About how statements get written up by the press, Andy Warhol wrote, “It would always be different from what I’d actually said—and a lot more fun for me to read. Like if I’d said, ‘In the future everyone will be famous for fifteen minutes,’ it could come out ‘In fifteen minutes everyone will be famous.’ ” About the future, Andy Warhol also wrote, “I really do live for the future, because when I’m eating a box of candy, I can’t wait to taste the last piece. I don’t even taste any of the other pieces.”
The Athenian orator Lysias, a generation younger than Antiphon—who pioneered the business of writing defense speeches—once upset a litigant, according to Plutarch, for whom he had prepared a defense, because the first time the man read the speech it “seemed to him wonderfully good, but on taking it up a second and third time it appeared completely dull and ineffectual.” After hearing the man out, Lysias replied, “Well, isn’t it only once that you are going to speak it before the jurors?”
In 1963, having left bread, butter, and milk for her sleeping children, Sylvia Plath stuck her head inside an oven. In 1974, having turned on her car in a closed garage, waiting for the carbon monoxide to kill her, Anne Sexton sat and drank vodka.
In 1988 Major Ronald Ferguson—a onetime officer in Her Majesty’s Household Cavalry, Prince Charles’ polo manager, and father of Sarah, duchess of York—was discovered by a London tabloid to be a habitué of the Wigmore Club, a West End massage parlor.
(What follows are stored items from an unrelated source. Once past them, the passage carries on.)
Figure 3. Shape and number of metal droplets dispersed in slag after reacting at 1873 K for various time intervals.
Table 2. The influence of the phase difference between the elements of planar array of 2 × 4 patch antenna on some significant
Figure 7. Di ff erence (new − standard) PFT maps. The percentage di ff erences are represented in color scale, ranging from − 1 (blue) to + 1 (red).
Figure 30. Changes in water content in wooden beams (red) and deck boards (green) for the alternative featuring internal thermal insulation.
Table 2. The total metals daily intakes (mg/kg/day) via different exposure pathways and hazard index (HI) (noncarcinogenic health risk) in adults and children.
When it was alleged that Ferguson paid for sexual services from a number of women and gave them perfume and bath oil said to be used by the royal family, he admitted, “I’ve been a fool.” “He’ll have to deal with this himself,” said a spokesperson for Buckingham Palace. “It’s nothing to do with us, despite the fact that he’s the Duchess of York’s father.”
Beware a comet “if it resembles a flute,” Pliny the Elder warned; “it portends something unfavorable related to music.” The Roman author did not offer further particulars.